WHAT TO DO >> Quote every line of text in the data below word for word, leaving out the bracketed picture markers.

-- Opening Marker --

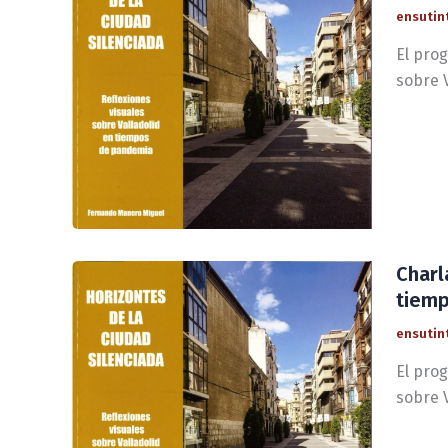
ensutin
El prog
sobre 
Charl
tiemp
ensutin
El prog
sobre 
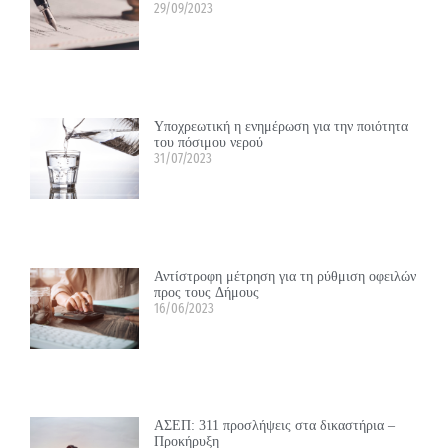
29/09/2023
Υποχρεωτική η ενημέρωση για την ποιότητα
του πόσιμου νερού
31/07/2023
Αντίστροφη μέτρηση για τη ρύθμιση οφειλών
προς τους Δήμους
16/06/2023
ΑΣΕΠ: 311 προσλήψεις στα δικαστήρια –
Προκήρυξη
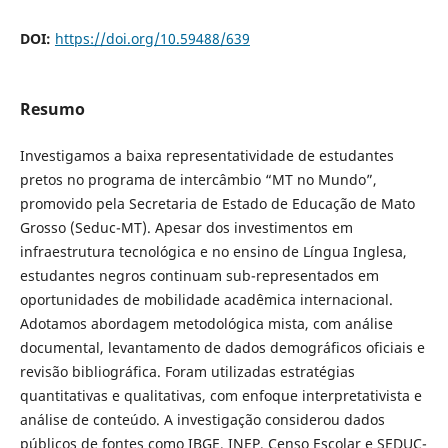
DOI:
https://doi.org/10.59488/639
Resumo
Investigamos a baixa representatividade de estudantes
pretos no programa de intercâmbio “MT no Mundo”,
promovido pela Secretaria de Estado de Educação de Mato
Grosso (Seduc-MT). Apesar dos investimentos em
infraestrutura tecnológica e no ensino de Língua Inglesa,
estudantes negros continuam sub-representados em
oportunidades de mobilidade acadêmica internacional.
Adotamos abordagem metodológica mista, com análise
documental, levantamento de dados demográficos oficiais e
revisão bibliográfica. Foram utilizadas estratégias
quantitativas e qualitativas, com enfoque interpretativista e
análise de conteúdo. A investigação considerou dados
públicos de fontes como IBGE, INEP, Censo Escolar e SEDUC-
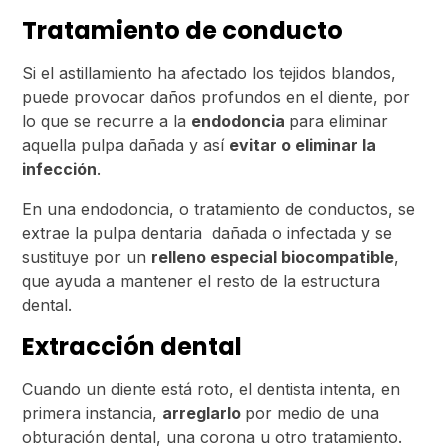
Tratamiento de conducto
Si el astillamiento ha afectado los tejidos blandos,
puede provocar daños profundos en el diente, por
lo que se recurre a la
endodoncia
para eliminar
aquella pulpa dañada y así
evitar o eliminar la
infección
.
En una endodoncia, o tratamiento de conductos, se
extrae la pulpa dentaria dañada o infectada y se
sustituye por un
relleno especial biocompatible
,
que ayuda a mantener el resto de la estructura
dental.
Extracción dental
Cuando un diente está roto, el dentista intenta, en
primera instancia,
arreglarlo
por medio de una
obturación dental, una corona u otro tratamiento.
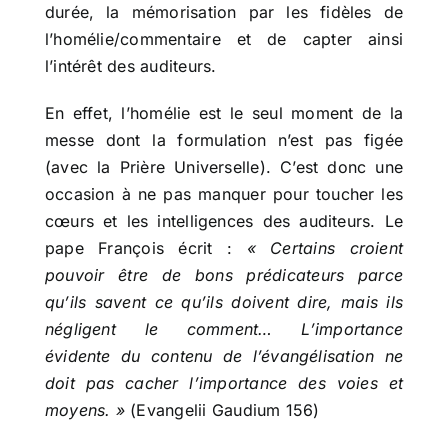
durée, la mémorisation par les fidèles de
l’homélie/commentaire et de capter ainsi
l’intérêt des auditeurs.
En effet, l’homélie est le seul moment de la
messe dont la formulation n’est pas figée
(avec la Prière Universelle). C’est donc une
occasion à ne pas manquer pour toucher les
cœurs et les intelligences des auditeurs. Le
pape François écrit :
« Certains croient
pouvoir être de bons prédicateurs parce
qu’ils savent ce qu’ils doivent dire, mais ils
négligent le comment… L’importance
évidente du contenu de l’évangélisation ne
doit pas cacher l’importance des voies et
moyens. »
(Evangelii Gaudium 156)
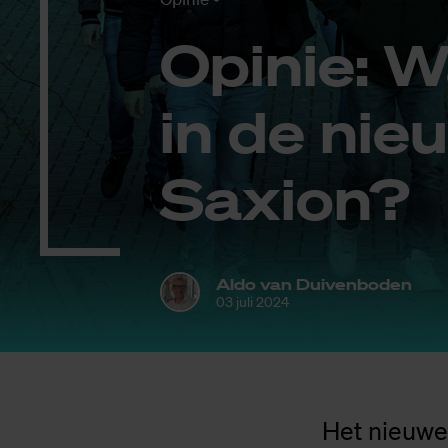
Opi­nie: W
in de nieu
Saxi­on?
Aldo van Duivenboden
03 juli 2024
Het nieuwe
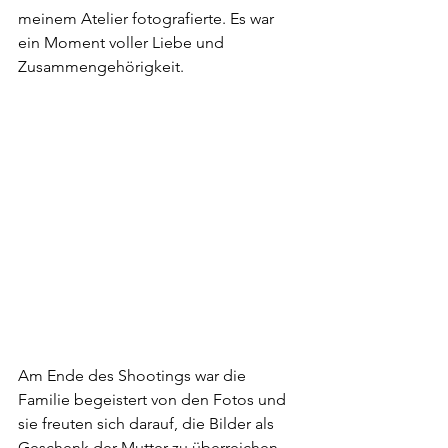
meinem Atelier fotografierte. Es war 
ein Moment voller Liebe und 
Zusammengehörigkeit.
Am Ende des Shootings war die 
Familie begeistert von den Fotos und 
sie freuten sich darauf, die Bilder als 
Geschenk der Mutter zu überreichen. 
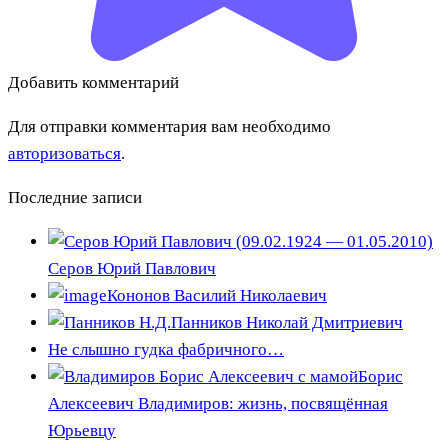
Добавить комментарий
Для отправки комментария вам необходимо
авторизоваться
.
Последние записи
Серов Юрий Павлович
Кононов Василий Николаевич
Панников Николай Дмитриевич
Не слышно гудка фабричного…
Борис
Алексеевич Владимиров: жизнь, посвящённая
Юрьевцу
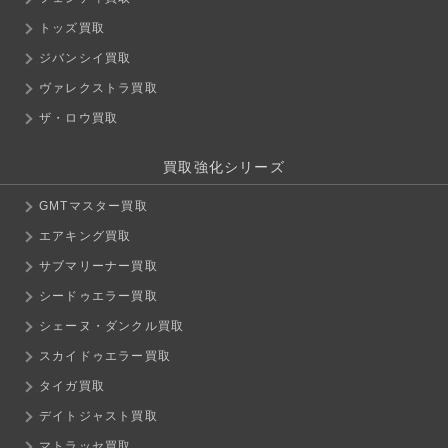
トッズ買取
ジバンシイ買取
ヴァレクストラ買取
ザ・ロウ買取
買取強化シリーズ
GMTマスター買取
エアキング買取
サブマリーナー買取
シードゥエラー買取
シェーヌ・ダンクル買取
スカイドゥエラー買取
タイガ買取
デイトジャスト買取
マトラッセ買取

-- Closing Marker --

FINISHED EXERCISE >>
ensutin
El prog
sobre 
Charl
tiemp
ensutin
El prog
sobre 
29/09/2023
Υποχρεωτική η ενημέρωση για την ποιότητα
του πόσιμου νερού
31/07/2023
Αντίστροφη μέτρηση για τη ρύθμιση οφειλών
προς τους Δήμους
16/06/2023
ΑΣΕΠ: 311 προσλήψεις στα δικαστήρια –
Προκήρυξη
DOI:
https://doi.org/10.59488/639
Resumo
Investigamos a baixa representatividade de estudantes
pretos no programa de intercâmbio “MT no Mundo”,
promovido pela Secretaria de Estado de Educação de Mato
Grosso (Seduc-MT). Apesar dos investimentos em
infraestrutura tecnológica e no ensino de Língua Inglesa,
estudantes negros continuam sub-representados em
oportunidades de mobilidade acadêmica internacional.
Adotamos abordagem metodológica mista, com análise
documental, levantamento de dados demográficos oficiais e
revisão bibliográfica. Foram utilizadas estratégias
quantitativas e qualitativas, com enfoque interpretativista e
análise de conteúdo. A investigação considerou dados
públicos de fontes como IBGE, INEP, Censo Escolar e SEDUC-
Tratamiento de conducto
Si el astillamiento ha afectado los tejidos blandos,
puede provocar daños profundos en el diente, por
lo que se recurre a la
endodoncia
para eliminar
aquella pulpa dañada y así
evitar o eliminar la
infección
.
En una endodoncia, o tratamiento de conductos, se
extrae la pulpa dentaria dañada o infectada y se
sustituye por un
relleno especial biocompatible
,
que ayuda a mantener el resto de la estructura
dental.
Extracción dental
Cuando un diente está roto, el dentista intenta, en
primera instancia,
arreglarlo
por medio de una
obturación dental, una corona u otro tratamiento.
durée, la mémorisation par les fidèles de
l’homélie/commentaire et de capter ainsi
l’intérêt des auditeurs.
En effet, l’homélie est le seul moment de la
messe dont la formulation n’est pas figée
(avec la Prière Universelle). C’est donc une
occasion à ne pas manquer pour toucher les
cœurs et les intelligences des auditeurs. Le
pape François écrit :
« Certains croient
pouvoir être de bons prédicateurs parce
qu’ils savent ce qu’ils doivent dire, mais ils
négligent le comment… L’importance
évidente du contenu de l’évangélisation ne
doit pas cacher l’importance des voies et
moyens. »
(Evangelii Gaudium 156)
Opi­nie: W
in de nieu
Saxi­on?
Aldo van Duivenboden
03 juli 2024
Het nieuwe
meinem Atelier fotografierte. Es war 
ein Moment voller Liebe und 
Zusammengehörigkeit.
Am Ende des Shootings war die 
Familie begeistert von den Fotos und 
sie freuten sich darauf, die Bilder als 
Geschenk der Mutter zu überreichen. 
Добавить комментарий
Для отправки комментария вам необходимо
авторизоваться
.
Последние записи
Серов Юрий Павлович
Кононов Василий Николаевич
Панников Николай Дмитриевич
Не слышно гудка фабричного…
Борис
Алексеевич Владимиров: жизнь, посвящённая
Юрьевцу
トッズ買取
ジバンシイ買取
ヴァレクストラ買取
ザ・ロウ買取
買取強化シリーズ
GMTマスター買取
エアキング買取
サブマリーナー買取
シードゥエラー買取
シェーヌ・ダンクル買取
スカイドゥエラー買取
タイガ買取
デイトジャスト買取
マトラッセ買取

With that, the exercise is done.